Preprocess data so they can be used as input for train_frm()
.
Usage
preprocess_data(
data,
degree_polynomial = 1,
interaction_terms = FALSE,
verbose = 1,
nw = 1,
rm_near_zero_var = TRUE,
rm_na = TRUE
)
Arguments
- data
Dataframe with columns RT, NAME, SMILES
- degree_polynomial
Defines how many polynomials get added (if 3 quadratic and cubic terms get added).
- interaction_terms
If TRUE all interaction terms get added to data set.
- verbose
0 == no output, 1 == show progress, 2 == show progress and warnings
- nw
number of workers to use for parallel processing
- rm_near_zero_var
A logical value indicating whether to remove near zero variance predictors. Setting this to TRUE can cause the CV results to be overoptimistic, as the variance filtering is done on the whole dataset, i.e. information from the test folds is used for feature selection.

=== AVAILABLE DATA ===
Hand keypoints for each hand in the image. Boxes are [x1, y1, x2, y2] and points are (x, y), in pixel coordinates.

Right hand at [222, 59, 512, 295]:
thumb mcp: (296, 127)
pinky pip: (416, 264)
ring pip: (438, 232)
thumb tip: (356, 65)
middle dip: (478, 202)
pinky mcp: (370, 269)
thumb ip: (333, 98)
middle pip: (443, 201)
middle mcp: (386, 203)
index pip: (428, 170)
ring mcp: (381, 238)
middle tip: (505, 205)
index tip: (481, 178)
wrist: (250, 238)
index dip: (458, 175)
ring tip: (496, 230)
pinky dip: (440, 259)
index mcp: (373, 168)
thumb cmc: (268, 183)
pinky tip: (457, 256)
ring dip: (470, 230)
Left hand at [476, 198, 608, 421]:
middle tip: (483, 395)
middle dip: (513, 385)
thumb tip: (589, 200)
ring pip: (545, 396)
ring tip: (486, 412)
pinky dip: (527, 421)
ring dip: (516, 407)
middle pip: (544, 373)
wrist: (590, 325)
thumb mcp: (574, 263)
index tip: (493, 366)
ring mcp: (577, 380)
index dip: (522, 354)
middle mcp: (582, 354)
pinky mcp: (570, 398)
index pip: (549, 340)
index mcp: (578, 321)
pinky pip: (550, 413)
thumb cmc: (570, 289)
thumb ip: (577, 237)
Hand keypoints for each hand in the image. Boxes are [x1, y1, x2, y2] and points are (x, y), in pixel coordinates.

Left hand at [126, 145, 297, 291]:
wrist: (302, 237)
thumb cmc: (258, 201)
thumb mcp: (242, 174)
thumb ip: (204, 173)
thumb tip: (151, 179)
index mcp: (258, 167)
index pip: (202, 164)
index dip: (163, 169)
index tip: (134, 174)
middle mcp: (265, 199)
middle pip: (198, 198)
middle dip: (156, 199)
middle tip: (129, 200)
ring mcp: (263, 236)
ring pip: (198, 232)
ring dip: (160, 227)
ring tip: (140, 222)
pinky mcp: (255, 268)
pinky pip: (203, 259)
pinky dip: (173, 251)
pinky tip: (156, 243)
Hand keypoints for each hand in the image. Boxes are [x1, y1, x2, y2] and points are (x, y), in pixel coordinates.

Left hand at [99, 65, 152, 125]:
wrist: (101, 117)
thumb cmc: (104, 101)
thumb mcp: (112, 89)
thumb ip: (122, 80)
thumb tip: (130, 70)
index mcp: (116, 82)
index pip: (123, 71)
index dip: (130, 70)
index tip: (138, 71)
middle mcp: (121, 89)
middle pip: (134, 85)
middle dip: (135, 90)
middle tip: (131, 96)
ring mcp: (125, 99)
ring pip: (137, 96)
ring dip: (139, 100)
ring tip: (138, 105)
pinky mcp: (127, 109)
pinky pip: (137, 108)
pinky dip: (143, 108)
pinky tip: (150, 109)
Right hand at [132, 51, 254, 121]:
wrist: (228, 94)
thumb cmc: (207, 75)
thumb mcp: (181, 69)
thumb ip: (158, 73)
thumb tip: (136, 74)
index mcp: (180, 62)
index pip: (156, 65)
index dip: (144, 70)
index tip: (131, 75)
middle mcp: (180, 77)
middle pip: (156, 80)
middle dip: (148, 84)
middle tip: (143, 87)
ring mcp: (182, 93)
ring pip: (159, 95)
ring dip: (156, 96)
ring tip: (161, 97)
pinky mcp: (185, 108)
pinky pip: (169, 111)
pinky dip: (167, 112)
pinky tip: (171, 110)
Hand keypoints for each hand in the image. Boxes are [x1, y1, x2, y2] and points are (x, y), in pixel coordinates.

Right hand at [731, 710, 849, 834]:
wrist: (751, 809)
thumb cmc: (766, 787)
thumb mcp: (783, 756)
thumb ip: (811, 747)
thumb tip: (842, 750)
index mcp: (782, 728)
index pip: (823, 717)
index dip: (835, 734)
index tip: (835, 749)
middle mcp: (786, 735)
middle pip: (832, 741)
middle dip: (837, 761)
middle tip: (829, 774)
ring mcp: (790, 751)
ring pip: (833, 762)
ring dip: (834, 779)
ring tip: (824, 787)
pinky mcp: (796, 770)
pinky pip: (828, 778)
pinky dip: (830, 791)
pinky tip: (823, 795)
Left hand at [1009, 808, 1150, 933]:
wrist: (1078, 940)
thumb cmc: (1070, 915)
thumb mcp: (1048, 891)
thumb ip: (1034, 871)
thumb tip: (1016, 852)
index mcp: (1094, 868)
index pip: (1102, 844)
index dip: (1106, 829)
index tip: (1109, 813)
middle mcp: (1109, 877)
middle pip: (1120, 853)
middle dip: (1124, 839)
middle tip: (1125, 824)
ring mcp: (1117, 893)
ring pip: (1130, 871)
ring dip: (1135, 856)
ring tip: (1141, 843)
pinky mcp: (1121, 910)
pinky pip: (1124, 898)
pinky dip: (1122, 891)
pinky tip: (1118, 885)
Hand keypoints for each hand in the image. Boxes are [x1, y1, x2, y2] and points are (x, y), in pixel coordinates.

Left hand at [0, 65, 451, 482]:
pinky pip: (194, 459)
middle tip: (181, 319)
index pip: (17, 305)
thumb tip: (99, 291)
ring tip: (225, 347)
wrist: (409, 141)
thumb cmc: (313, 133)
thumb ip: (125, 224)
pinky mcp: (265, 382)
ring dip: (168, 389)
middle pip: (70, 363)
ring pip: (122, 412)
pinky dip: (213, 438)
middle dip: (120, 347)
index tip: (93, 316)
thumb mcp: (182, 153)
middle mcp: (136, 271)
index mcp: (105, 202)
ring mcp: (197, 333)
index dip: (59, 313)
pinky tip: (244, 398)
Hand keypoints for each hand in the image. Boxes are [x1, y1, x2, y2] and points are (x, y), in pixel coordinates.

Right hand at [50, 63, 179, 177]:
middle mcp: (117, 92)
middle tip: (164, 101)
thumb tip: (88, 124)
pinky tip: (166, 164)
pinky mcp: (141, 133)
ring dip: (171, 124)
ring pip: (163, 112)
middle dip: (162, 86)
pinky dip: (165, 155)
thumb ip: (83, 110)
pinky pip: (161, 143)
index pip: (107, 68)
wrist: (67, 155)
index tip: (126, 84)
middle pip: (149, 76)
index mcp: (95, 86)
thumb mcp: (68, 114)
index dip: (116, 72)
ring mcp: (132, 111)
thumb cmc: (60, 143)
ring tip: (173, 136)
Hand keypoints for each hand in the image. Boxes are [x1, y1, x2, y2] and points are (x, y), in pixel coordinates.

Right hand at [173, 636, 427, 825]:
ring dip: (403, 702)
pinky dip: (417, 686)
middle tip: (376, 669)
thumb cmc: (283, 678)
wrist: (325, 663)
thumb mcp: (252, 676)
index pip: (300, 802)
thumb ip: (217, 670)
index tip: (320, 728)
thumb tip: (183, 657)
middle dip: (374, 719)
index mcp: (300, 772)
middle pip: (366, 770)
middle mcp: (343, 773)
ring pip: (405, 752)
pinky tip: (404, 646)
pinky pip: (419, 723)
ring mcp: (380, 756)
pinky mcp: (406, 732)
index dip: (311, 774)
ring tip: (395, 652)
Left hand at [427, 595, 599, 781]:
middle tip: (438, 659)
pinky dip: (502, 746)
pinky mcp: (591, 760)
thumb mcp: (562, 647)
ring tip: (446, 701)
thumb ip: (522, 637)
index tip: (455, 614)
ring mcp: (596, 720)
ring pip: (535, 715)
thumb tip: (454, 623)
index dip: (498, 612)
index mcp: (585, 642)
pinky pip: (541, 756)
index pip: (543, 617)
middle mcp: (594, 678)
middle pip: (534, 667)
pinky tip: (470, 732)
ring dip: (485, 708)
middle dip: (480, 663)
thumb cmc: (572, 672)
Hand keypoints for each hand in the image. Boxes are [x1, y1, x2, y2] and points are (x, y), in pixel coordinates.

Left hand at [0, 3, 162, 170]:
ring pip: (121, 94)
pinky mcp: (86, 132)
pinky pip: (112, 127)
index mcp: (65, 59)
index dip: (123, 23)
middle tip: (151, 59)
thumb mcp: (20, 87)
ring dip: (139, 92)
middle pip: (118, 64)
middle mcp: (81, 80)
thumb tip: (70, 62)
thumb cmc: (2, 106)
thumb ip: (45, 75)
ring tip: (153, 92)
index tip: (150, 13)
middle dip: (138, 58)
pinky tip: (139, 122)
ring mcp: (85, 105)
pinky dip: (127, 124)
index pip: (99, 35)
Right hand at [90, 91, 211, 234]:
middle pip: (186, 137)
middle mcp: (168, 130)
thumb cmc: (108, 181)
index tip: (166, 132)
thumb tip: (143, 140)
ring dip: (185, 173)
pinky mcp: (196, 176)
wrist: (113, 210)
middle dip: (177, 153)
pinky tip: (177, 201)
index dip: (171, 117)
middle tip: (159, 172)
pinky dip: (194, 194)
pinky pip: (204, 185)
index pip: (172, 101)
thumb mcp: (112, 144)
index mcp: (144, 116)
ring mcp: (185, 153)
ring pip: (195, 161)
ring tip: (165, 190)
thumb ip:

=== TASK INSTRUCTIONS ===
Continue the preprocess_data() documentation, starting right after its last sentence.

=== EXERCISE RESULT ===
- rm_na
A logical value indicating whether to remove NA values. Setting this to TRUE can cause the CV results to be overoptimistic, as the filtering is done on the whole dataset, i.e. information from the test folds is used for feature selection.
Examples
data <- head(RP, 3) # Only use first three rows to speed up example runtime
pre <- preprocess_data(data, verbose = 0)